- YOUR GOAL:
From the records below, transcribe exactly the lines that begin at the line with "ID-26, owner: Anthony Nichols -> none" and end at the line with "Kubernetes Ingress API", both included.

Version difference data
^^^^

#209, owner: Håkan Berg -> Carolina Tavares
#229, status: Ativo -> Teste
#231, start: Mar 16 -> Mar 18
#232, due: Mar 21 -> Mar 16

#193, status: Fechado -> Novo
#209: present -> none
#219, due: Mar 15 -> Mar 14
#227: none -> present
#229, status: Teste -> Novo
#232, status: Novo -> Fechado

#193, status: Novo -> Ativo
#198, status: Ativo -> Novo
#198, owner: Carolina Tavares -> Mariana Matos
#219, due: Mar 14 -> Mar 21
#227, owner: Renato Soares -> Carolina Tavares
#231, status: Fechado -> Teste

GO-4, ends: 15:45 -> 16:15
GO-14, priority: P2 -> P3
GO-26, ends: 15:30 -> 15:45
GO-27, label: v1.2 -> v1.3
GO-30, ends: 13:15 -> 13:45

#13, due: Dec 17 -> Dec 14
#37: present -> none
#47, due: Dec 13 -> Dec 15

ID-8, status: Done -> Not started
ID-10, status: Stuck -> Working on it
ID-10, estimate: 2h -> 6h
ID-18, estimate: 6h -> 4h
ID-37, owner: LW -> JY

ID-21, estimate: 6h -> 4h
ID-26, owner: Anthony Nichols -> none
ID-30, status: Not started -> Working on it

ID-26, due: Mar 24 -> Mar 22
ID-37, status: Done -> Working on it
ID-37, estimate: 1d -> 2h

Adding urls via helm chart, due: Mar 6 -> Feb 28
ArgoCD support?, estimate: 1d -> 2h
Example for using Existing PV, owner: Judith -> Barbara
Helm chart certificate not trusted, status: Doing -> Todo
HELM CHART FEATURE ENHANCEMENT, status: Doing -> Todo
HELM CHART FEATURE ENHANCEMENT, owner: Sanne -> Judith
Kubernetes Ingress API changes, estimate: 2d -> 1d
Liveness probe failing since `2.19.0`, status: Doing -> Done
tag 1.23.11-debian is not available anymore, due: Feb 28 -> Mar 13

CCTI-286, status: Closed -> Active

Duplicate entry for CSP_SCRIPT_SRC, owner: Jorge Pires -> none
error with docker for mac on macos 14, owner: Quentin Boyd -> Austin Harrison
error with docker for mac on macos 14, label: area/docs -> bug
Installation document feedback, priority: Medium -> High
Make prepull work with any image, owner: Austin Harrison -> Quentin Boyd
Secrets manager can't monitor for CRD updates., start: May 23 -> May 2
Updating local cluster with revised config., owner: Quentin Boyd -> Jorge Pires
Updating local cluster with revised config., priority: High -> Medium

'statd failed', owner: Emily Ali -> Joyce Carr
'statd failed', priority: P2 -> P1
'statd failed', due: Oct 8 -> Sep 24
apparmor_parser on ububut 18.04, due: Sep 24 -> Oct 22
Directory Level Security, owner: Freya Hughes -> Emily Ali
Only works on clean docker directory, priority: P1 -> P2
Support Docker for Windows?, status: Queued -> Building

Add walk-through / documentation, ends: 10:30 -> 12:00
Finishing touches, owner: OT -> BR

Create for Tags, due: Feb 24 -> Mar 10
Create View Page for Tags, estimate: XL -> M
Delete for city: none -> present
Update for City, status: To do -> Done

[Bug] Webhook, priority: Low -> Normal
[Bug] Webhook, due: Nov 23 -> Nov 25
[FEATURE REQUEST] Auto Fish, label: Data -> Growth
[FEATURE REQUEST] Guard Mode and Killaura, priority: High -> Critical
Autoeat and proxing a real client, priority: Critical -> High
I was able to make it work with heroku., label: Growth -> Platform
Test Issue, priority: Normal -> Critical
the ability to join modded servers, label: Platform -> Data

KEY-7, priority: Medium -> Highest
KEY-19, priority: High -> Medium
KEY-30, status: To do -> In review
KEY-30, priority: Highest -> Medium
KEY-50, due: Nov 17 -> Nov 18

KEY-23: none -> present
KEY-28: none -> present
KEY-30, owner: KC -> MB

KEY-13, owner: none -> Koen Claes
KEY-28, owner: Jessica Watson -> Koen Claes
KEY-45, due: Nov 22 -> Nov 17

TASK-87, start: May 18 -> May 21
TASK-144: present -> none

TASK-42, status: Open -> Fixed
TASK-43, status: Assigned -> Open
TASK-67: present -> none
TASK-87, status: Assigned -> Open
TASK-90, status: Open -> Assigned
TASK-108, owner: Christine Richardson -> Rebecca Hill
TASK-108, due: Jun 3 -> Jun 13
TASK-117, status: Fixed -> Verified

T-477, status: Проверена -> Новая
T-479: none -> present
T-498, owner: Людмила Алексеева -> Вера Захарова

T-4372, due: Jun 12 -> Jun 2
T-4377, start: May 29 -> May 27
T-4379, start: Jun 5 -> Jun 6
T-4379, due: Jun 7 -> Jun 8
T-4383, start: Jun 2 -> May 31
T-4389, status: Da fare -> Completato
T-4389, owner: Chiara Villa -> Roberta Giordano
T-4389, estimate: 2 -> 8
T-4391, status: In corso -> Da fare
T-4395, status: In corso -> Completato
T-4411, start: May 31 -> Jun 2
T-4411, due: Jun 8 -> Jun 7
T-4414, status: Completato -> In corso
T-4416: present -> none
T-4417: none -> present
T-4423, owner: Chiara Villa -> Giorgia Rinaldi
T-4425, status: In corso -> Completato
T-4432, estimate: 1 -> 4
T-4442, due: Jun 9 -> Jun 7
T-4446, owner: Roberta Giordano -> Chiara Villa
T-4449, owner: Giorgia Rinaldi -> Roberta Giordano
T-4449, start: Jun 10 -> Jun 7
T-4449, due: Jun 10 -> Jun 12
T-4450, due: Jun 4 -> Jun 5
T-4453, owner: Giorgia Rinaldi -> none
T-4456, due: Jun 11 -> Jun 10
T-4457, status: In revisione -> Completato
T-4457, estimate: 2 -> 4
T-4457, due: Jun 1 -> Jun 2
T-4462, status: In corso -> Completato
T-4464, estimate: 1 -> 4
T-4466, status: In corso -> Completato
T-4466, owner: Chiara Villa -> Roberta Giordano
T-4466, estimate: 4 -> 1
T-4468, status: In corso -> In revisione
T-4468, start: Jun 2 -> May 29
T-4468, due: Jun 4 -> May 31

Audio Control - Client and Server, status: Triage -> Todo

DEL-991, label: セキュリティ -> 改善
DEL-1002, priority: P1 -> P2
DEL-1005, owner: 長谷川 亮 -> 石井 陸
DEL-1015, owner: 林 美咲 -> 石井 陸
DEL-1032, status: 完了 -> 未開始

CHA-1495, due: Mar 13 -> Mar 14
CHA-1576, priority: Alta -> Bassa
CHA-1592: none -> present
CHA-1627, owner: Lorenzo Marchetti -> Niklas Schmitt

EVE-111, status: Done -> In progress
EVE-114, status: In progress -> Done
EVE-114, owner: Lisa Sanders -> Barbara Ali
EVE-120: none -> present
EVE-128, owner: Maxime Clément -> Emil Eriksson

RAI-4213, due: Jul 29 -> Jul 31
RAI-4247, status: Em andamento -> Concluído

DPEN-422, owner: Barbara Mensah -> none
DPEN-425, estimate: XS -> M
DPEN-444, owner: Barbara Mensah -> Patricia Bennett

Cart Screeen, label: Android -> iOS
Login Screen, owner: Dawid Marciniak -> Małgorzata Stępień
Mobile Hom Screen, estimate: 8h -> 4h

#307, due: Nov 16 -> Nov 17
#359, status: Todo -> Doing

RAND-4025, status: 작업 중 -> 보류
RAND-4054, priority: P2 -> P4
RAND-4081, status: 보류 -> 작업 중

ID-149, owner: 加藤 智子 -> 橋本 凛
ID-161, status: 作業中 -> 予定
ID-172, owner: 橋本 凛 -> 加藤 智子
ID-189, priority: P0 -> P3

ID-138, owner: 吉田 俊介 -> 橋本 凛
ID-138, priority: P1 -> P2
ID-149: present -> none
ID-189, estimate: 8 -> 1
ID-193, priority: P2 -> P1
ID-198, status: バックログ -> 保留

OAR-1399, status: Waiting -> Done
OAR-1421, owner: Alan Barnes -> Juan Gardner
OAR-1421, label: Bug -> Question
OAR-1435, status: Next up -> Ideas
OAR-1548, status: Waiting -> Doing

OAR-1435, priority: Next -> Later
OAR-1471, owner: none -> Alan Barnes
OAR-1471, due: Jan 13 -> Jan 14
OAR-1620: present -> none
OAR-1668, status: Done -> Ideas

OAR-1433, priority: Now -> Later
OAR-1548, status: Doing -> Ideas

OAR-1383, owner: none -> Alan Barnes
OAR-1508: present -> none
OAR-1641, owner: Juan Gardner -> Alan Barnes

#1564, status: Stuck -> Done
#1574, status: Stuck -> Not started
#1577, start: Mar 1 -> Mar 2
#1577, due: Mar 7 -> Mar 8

^^^^

- PROBLEM SOLUTION:
ID-26, owner: Anthony Nichols -> none
ID-30, status: Not started -> Working on it

ID-26, due: Mar 24 -> Mar 22
ID-37, status: Done -> Working on it
ID-37, estimate: 1d -> 2h

Adding urls via helm chart, due: Mar 6 -> Feb 28
ArgoCD support?, estimate: 1d -> 2h
Example for using Existing PV, owner: Judith -> Barbara
Helm chart certificate not trusted, status: Doing -> Todo
HELM CHART FEATURE ENHANCEMENT, status: Doing -> Todo
HELM CHART FEATURE ENHANCEMENT, owner: Sanne -> Judith
Kubernetes Ingress API changes, estimate: 2d -> 1d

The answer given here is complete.